Rajaiah dives deep into the realm of home-cooked food through the various jewels of Indian kitchens: the Rama and Lakshmana of immunity (turmeric and ginger), the trifecta of health (tamarind, lemon and kokum), as well as the numerous nuts, fruits and oils extensively used in regional cooking.
The vast research Rajaiah undertook for Immunity in a Spoon… is evident within its pages. From treatises on Ayurveda to Sangam literature, she combs through the wealth of ancient Indian manuscripts to paint a picture of how food can help us lead a better life.
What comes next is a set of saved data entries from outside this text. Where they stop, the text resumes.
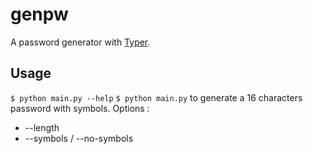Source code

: # genpw
A password generator with [Typer](https://typer.tiangolo.com/).
## Usage
`$ python main.py --help`
`$ python main.py` to generate a 16 characters password with symbols.
Options :  
- --length
- --symbols / --no-symbols
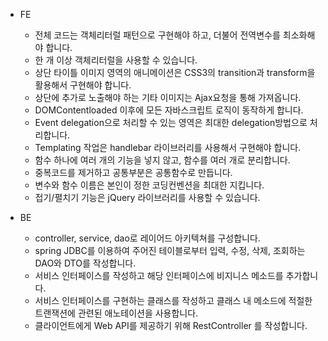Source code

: - FE
  - 전체 코드는 객체리터럴 패턴으로 구현해야 하고, 더불어 전역변수를 최소화해야 합니다.  
  - 한 개 이상 객체리터럴을 사용할 수 있습니다.  
  - 상단 타이틀 이미지 영역의 애니메이션은 CSS3의 transition과 transform을 활용해서 구현해야 합니다.  
  - 상단에 추가로 노출해야 하는 기타 이미지는 Ajax요청을 통해 가져옵니다.  
  - DOMContentloaded 이후에 모든 자바스크립트 로직이 동작하게 합니다.  
  - Event delegation으로 처리할 수 있는 영역은 최대한 delegation방법으로 처리합니다.  
  - Templating 작업은 handlebar 라이브러리를 사용해서 구현해야 합니다.   
  - 함수 하나에 여러 개의 기능을 넣지 않고, 함수를 여러 개로 분리합니다.  
  - 중복코드를 제거하고 공통부분은 공통함수로 만듭니다.  
  - 변수와 함수 이름은 본인이 정한 코딩컨벤션을 최대한 지킵니다.  
  - 접기/펼치기 기능은 jQuery 라이브러리를 사용할 수 있습니다.  
  
- BE
  - controller, service, dao로 레이어드 아키텍쳐를 구성합니다.  
  - spring JDBC를 이용하여 주어진 테이블로부터 입력, 수정, 삭제, 조회하는 DAO와 DTO를 작성합니다.  
  - 서비스 인터페이스를 작성하고 해당 인터페이스에 비지니스 메소드를 추가합니다.  
  - 서비스 인터페이스를 구현하는 클래스를 작성하고 클래스 내 메소드에 적절한 트랜잭션에 관련된 애노테이션을 사용합니다.  
  - 클라이언트에게 Web API를 제공하기 위해 RestController 를 작성합니다.  
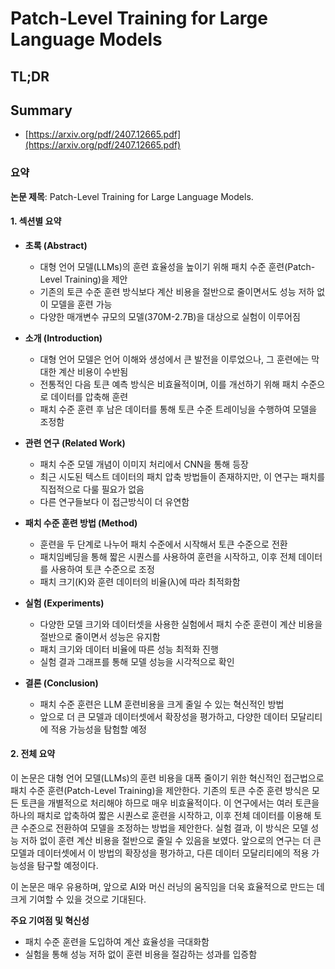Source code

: # Patch-Level Training for Large Language Models
## TL;DR
## Summary
- [https://arxiv.org/pdf/2407.12665.pdf](https://arxiv.org/pdf/2407.12665.pdf)

### 요약

**논문 제목**: Patch-Level Training for Large Language Models.

#### 1. 섹션별 요약

- **초록 (Abstract)**
  - 대형 언어 모델(LLMs)의 훈련 효율성을 높이기 위해 패치 수준 훈련(Patch-Level Training)을 제안
  - 기존의 토큰 수준 훈련 방식보다 계산 비용을 절반으로 줄이면서도 성능 저하 없이 모델을 훈련 가능
  - 다양한 매개변수 규모의 모델(370M-2.7B)을 대상으로 실험이 이루어짐

- **소개 (Introduction)**
  - 대형 언어 모델은 언어 이해와 생성에서 큰 발전을 이루었으나, 그 훈련에는 막대한 계산 비용이 수반됨
  - 전통적인 다음 토큰 예측 방식은 비효율적이며, 이를 개선하기 위해 패치 수준으로 데이터를 압축해 훈련
  - 패치 수준 훈련 후 남은 데이터를 통해 토큰 수준 트레이닝을 수행하여 모델을 조정함

- **관련 연구 (Related Work)**
  - 패치 수준 모델 개념이 이미지 처리에서 CNN을 통해 등장
  - 최근 시도된 텍스트 데이터의 패치 압축 방법들이 존재하지만, 이 연구는 패치를 직접적으로 다룰 필요가 없음
  - 다른 연구들보다 이 접근방식이 더 유연함

- **패치 수준 훈련 방법 (Method)**
  - 훈련을 두 단계로 나누어 패치 수준에서 시작해서 토큰 수준으로 전환
  - 패치임베딩을 통해 짧은 시퀀스를 사용하여 훈련을 시작하고, 이후 전체 데이터를 사용하여 토큰 수준으로 조정
  - 패치 크기(K)와 훈련 데이터의 비율(λ)에 따라 최적화함

- **실험 (Experiments)**
  - 다양한 모델 크기와 데이터셋을 사용한 실험에서 패치 수준 훈련이 계산 비용을 절반으로 줄이면서 성능은 유지함
  - 패치 크기와 데이터 비율에 따른 성능 최적화 진행
  - 실험 결과 그래프를 통해 모델 성능을 시각적으로 확인

- **결론 (Conclusion)**
  - 패치 수준 훈련은 LLM 훈련비용을 크게 줄일 수 있는 혁신적인 방법
  - 앞으로 더 큰 모델과 데이터셋에서 확장성을 평가하고, 다양한 데이터 모달리티에 적용 가능성을 탐험할 예정

#### 2. 전체 요약

이 논문은 대형 언어 모델(LLMs)의 훈련 비용을 대폭 줄이기 위한 혁신적인 접근법으로 패치 수준 훈련(Patch-Level Training)을 제안한다. 기존의 토큰 수준 훈련 방식은 모든 토큰을 개별적으로 처리해야 하므로 매우 비효율적이다. 이 연구에서는 여러 토큰을 하나의 패치로 압축하여 짧은 시퀀스로 훈련을 시작하고, 이후 전체 데이터를 이용해 토큰 수준으로 전환하여 모델을 조정하는 방법을 제안한다. 실험 결과, 이 방식은 모델 성능 저하 없이 훈련 계산 비용을 절반으로 줄일 수 있음을 보였다. 앞으로의 연구는 더 큰 모델과 데이터셋에서 이 방법의 확장성을 평가하고, 다른 데이터 모달리티에의 적용 가능성을 탐구할 예정이다. 

이 논문은 매우 유용하며, 앞으로 AI와 머신 러닝의 움직임을 더욱 효율적으로 만드는 데 크게 기여할 수 있을 것으로 기대된다.

**주요 기여점 및 혁신성**
- 패치 수준 훈련을 도입하여 계산 효율성을 극대화함
- 실험을 통해 성능 저하 없이 훈련 비용을 절감하는 성과를 입증함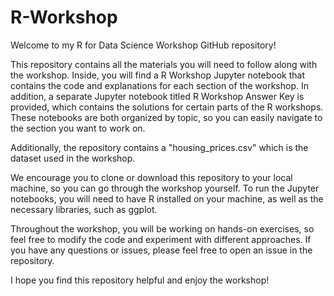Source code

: # R-Workshop

Welcome to my R for Data Science Workshop GitHub repository!

This repository contains all the materials you will need to follow along with the workshop. Inside, you will find a R Workshop Jupyter notebook that contains the code and explanations for each section of the workshop. In addition, a separate Jupyter notebook titled R Workshop Answer Key is provided, which contains the solutions for certain parts of the R workshops. These notebooks are both organized by topic, so you can easily navigate to the section you want to work on.

Additionally, the repository contains a "housing_prices.csv" which is the dataset used in the workshop.

We encourage you to clone or download this repository to your local machine, so you can go through the workshop yourself. To run the Jupyter notebooks, you will need to have R installed on your machine, as well as the necessary libraries, such as ggplot.

Throughout the workshop, you will be working on hands-on exercises, so feel free to modify the code and experiment with different approaches. If you have any questions or issues, please feel free to open an issue in the repository.

I hope you find this repository helpful and enjoy the workshop!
Rajaiah brings attention to simple facts that most Indians take for granted. For instance, she points to the ubiquitous Indian thali and calls it a time-honoured method of eating a meal that is well-portioned. It is an anecdote about ghee, however, that immediately grabs one’s attention:
Apparently, Julia Child — the grand dame of celebrity chefs — introduced the West to ghee several decades ago. In 1948, while dining at the famous French restaurant, La Couronne, she tried a dish called sole meunière for the very first time. (More prosaically, she was dining on pan-fried fillets of sole.)
“As the story goes, ‘(it) transformed her from a person who simply loved to eat into someone who loved to cook’. The recipe figured in her 1989 magnum opus, The Way to Cook. And the frying medium she recommended? Clarified butter, of course! Our very own beloved ghee. Child even went on to describe how to make ghee in her last book, 2000’s Julia's Kitchen Wisdom: Essential Techniques and Recipes From a Lifetime of Cooking.”
Other stories in Rajaiah’s book document how going back to our roots — be it using cold-pressed oils or relying on seasonal, hyperlocal vegetables — can help us. The author believes our traditional wisdom was anchored to a holistic lifestyle, and we’ve strayed far away from it.
She illustrates this with the help of an example: “Each day I open the Google homepage, and there will always be a few pages on ‘five healthy foods’... and if you look at these lists, at least 50 percent of them will be foods that aren’t just alien but are also not even available in India! And the few that are, may have been given names that we don’t recognise.”
She points to a couple of hot favourites among “celebrity” nutritionists: flaxseed, which has been part of Kannada cuisine for centuries, with people eating almost every part (including the seeds) of its tree — it is locally known as agase; and moringa aka the drumstick. “There is a eulogistic name for it in the West — the Miracle Tree! And once upon a time, when we had trees growing in our backyard, for South Indians these would always include a coconut tree, a curry leaf tree, bananas, and a drumstick tree. Because every part of the drumstick tree, including the roots, has value, whether it is medicinal, nutritional, or both!”
But, “like it happened with yoga, we wait for the West to discover our own wealth of wisdom and nature’s healthful bounty before we become conscious of it,” Rajaiah rues.
From probiotics to coconut oil and karela, the author lists the heritage roots of indigenous foods and their relevance in an Indian setting. For example, while peanuts have been vilified as a poor man’s cashew nuts, just a handful of them with jaggery every day will fulfil the majority of your daily protein and immunity-building requirements.
Simple foods can take care of our dietary needs, Rajaiah asserts, imploring Indians to look back at how their grandparents lived. “Did you know that every state has its own huge treasury of traditional greens?” she queries. “In Karnataka, we have greens growing by the river banks — not sold commercially, but free to be plucked by women who make bhaji out of them. And one of Ayurveda’s mighty medicines — brahmi — grows wild in our rice fields!”